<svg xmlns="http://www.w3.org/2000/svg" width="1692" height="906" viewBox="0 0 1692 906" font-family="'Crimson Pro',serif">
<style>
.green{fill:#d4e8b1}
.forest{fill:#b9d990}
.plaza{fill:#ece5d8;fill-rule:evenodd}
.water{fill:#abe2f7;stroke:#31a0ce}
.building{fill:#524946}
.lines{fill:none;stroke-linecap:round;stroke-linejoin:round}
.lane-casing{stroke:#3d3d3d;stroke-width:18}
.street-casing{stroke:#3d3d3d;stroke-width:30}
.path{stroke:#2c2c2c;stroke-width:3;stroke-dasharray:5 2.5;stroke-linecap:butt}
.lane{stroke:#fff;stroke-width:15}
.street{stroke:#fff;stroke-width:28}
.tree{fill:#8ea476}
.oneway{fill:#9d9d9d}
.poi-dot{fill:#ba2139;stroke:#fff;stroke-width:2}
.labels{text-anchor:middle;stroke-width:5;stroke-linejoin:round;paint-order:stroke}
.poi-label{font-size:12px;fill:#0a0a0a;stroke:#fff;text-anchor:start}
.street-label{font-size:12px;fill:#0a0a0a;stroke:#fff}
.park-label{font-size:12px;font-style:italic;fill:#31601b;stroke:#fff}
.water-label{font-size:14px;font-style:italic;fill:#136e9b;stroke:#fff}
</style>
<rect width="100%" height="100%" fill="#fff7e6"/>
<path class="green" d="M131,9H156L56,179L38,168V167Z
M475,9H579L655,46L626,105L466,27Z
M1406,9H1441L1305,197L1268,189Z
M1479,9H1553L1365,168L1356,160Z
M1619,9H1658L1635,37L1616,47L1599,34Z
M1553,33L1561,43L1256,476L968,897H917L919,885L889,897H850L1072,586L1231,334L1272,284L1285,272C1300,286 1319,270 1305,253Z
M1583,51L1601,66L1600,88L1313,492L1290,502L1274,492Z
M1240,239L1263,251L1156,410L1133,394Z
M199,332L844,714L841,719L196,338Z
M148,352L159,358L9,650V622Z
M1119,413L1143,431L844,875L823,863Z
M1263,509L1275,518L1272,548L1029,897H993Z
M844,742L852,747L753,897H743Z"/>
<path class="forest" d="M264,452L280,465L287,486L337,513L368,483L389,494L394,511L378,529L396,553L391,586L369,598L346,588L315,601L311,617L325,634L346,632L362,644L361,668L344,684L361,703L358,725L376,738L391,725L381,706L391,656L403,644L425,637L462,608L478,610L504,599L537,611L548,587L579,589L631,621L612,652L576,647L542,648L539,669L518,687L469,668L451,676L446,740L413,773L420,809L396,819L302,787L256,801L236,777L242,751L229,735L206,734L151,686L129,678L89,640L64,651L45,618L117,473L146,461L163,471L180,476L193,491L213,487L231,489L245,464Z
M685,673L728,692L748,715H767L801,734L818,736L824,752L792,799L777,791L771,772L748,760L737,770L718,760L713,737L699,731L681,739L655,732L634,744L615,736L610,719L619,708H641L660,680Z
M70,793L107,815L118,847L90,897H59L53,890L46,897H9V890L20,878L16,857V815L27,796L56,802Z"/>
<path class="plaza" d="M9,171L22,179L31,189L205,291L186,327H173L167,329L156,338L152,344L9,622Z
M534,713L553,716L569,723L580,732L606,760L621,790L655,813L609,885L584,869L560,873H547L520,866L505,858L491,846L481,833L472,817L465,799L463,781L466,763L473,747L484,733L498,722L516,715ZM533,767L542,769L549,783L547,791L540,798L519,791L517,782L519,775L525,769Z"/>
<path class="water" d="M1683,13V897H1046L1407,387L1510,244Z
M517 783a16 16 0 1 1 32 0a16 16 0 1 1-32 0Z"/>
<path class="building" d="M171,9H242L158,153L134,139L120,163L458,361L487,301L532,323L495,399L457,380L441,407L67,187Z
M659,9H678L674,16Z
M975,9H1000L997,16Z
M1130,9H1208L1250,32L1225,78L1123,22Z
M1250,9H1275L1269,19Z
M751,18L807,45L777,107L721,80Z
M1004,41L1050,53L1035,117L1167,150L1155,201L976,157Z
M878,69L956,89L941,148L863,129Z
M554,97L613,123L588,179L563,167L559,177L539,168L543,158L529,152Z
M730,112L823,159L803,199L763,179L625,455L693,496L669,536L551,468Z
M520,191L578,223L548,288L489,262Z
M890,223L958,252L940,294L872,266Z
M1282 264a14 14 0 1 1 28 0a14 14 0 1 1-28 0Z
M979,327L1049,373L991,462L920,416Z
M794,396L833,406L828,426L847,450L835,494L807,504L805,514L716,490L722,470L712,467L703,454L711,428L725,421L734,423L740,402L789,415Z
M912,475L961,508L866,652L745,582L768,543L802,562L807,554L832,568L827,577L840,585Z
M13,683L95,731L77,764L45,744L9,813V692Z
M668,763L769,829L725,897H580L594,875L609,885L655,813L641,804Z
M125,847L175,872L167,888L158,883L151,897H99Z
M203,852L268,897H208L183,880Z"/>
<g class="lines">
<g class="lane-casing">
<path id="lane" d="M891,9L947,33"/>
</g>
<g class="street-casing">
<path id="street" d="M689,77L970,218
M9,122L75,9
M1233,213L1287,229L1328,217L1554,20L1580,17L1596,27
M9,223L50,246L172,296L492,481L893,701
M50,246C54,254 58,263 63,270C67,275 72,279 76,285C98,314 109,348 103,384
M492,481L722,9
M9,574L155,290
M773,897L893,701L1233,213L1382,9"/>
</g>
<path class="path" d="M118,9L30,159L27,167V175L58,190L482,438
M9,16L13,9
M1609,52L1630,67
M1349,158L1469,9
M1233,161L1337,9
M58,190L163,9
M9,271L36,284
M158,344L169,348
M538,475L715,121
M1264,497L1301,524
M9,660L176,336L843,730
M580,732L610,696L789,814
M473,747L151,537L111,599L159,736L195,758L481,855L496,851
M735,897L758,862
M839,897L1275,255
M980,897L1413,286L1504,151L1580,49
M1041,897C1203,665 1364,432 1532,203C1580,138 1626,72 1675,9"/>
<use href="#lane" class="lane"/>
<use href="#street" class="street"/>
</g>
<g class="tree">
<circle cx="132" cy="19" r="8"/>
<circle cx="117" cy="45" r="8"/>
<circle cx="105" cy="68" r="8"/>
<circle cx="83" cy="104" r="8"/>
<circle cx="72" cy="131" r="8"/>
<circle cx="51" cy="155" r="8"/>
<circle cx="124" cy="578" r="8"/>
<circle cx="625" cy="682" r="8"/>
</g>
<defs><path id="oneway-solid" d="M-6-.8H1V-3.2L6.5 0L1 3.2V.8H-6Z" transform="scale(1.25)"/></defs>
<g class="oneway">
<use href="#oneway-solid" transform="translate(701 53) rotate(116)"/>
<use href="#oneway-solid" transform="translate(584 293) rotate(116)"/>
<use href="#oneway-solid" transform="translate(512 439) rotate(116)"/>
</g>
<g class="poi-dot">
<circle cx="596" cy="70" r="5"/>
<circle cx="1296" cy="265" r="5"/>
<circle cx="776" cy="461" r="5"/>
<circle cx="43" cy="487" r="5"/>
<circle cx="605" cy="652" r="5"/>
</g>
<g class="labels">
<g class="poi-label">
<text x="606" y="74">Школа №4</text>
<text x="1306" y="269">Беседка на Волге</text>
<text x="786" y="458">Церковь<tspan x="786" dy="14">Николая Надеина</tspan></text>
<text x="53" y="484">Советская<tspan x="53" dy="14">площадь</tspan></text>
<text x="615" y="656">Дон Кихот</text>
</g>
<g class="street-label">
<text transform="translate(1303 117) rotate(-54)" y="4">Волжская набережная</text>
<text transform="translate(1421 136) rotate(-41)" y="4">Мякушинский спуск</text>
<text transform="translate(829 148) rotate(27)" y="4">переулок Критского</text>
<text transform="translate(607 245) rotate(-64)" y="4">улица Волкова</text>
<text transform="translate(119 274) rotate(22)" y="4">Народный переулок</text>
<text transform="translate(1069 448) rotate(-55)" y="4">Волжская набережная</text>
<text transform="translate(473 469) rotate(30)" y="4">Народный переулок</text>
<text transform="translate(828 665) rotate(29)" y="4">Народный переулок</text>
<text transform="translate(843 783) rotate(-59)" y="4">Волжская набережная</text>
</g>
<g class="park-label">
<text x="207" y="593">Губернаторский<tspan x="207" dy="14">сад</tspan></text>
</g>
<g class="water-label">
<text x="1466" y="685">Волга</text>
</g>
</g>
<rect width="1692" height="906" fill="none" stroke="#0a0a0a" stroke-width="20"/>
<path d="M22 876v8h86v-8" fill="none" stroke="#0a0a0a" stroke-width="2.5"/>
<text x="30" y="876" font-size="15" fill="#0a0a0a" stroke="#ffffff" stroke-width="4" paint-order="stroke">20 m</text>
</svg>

######

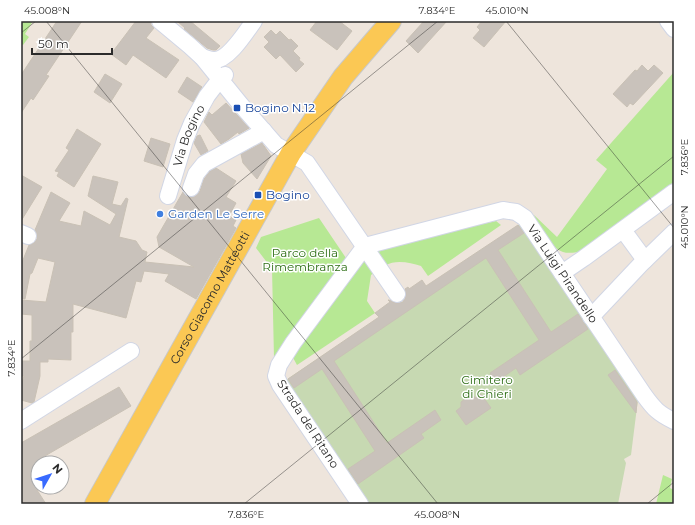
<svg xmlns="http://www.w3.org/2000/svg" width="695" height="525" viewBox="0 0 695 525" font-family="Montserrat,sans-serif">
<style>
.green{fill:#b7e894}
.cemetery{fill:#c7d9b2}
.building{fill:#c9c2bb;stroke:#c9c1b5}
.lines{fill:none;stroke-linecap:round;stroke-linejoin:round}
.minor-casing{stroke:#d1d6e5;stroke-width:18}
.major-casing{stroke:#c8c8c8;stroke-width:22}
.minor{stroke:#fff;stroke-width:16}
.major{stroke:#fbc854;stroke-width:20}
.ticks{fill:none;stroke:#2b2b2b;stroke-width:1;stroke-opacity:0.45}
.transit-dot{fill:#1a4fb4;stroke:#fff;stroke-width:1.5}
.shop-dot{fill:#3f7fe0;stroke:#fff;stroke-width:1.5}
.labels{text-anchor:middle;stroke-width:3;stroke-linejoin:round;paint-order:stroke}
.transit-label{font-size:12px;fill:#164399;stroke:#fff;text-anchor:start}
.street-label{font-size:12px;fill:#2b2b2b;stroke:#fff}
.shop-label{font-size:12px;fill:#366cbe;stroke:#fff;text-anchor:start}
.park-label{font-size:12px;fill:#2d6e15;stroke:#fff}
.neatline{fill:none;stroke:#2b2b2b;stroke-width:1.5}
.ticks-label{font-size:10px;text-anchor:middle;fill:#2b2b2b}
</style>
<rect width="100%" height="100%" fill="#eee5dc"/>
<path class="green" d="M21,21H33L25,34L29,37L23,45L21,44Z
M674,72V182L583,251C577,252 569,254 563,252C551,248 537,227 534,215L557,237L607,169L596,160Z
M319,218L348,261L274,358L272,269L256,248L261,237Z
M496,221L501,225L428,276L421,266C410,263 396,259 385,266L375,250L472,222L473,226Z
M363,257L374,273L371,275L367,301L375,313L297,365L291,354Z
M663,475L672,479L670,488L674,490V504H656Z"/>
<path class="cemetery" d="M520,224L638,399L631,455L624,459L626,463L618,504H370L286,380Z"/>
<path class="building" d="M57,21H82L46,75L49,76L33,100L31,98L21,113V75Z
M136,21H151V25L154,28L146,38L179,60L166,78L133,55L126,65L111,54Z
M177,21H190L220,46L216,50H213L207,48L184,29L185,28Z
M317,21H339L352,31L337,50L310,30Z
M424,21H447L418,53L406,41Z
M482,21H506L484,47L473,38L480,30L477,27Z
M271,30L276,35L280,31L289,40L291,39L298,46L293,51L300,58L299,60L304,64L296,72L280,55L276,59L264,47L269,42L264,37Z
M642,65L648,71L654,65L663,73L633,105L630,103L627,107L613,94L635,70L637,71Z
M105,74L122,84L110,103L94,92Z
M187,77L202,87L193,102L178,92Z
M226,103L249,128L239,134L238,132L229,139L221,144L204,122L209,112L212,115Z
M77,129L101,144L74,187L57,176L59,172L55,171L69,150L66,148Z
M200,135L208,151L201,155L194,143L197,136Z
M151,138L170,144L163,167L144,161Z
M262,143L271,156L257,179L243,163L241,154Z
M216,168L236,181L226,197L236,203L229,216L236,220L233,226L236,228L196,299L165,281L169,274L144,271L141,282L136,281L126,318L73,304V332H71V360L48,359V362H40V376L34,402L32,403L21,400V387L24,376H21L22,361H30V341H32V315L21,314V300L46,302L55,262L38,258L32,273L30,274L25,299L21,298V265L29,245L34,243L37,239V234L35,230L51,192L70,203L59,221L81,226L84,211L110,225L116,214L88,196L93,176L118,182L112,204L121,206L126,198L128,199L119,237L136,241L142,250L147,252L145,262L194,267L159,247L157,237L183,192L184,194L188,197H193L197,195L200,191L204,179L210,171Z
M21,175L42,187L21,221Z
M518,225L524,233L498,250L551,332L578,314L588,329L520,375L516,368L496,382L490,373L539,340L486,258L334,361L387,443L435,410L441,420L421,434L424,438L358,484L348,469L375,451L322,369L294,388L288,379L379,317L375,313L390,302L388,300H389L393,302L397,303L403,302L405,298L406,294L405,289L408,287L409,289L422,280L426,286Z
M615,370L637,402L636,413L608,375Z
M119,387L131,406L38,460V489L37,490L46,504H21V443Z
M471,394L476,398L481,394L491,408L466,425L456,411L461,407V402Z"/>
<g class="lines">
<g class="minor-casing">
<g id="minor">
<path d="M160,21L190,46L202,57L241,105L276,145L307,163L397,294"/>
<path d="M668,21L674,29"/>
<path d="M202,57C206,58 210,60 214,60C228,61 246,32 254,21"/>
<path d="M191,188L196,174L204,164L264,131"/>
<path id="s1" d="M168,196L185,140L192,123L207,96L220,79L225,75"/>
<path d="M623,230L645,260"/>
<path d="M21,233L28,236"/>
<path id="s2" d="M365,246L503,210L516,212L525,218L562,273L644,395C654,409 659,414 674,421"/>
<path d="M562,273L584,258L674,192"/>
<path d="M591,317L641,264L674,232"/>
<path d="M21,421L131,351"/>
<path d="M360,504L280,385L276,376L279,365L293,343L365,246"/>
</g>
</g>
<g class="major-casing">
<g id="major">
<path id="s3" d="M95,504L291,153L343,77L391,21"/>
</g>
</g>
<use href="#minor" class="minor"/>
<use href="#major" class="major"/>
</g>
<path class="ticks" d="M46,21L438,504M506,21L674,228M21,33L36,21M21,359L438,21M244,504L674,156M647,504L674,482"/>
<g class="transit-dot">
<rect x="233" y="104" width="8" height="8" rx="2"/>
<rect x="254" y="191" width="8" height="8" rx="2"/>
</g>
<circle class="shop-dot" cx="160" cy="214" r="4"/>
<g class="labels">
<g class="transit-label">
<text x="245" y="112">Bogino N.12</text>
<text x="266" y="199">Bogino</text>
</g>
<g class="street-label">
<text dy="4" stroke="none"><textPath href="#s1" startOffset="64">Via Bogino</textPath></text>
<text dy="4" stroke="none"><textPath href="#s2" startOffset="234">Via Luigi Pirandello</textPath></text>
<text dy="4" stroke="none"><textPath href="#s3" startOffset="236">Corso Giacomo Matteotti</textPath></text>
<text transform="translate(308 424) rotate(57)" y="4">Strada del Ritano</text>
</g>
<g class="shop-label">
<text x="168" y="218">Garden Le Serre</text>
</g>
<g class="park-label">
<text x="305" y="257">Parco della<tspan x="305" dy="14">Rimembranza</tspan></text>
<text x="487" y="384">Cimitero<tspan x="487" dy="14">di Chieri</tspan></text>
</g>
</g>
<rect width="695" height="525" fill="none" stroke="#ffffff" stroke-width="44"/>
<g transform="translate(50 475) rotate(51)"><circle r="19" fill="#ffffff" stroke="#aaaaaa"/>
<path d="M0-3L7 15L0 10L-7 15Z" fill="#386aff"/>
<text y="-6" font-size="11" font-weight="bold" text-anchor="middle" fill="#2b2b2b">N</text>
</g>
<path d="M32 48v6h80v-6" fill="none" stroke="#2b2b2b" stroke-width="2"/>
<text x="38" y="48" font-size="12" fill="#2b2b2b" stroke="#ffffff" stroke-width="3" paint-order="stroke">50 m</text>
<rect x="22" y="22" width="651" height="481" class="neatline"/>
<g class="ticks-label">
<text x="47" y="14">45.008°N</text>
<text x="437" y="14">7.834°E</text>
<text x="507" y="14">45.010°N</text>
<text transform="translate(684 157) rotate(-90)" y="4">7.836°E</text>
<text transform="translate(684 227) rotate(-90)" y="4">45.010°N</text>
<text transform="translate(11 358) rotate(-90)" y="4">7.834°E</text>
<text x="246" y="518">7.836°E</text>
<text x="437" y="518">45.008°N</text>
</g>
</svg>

######

- **TASK STATEMENT**
A count is needed of the lines in this data that contain "http"; give the number and no other text.

- **EXERCISE RESULT**
2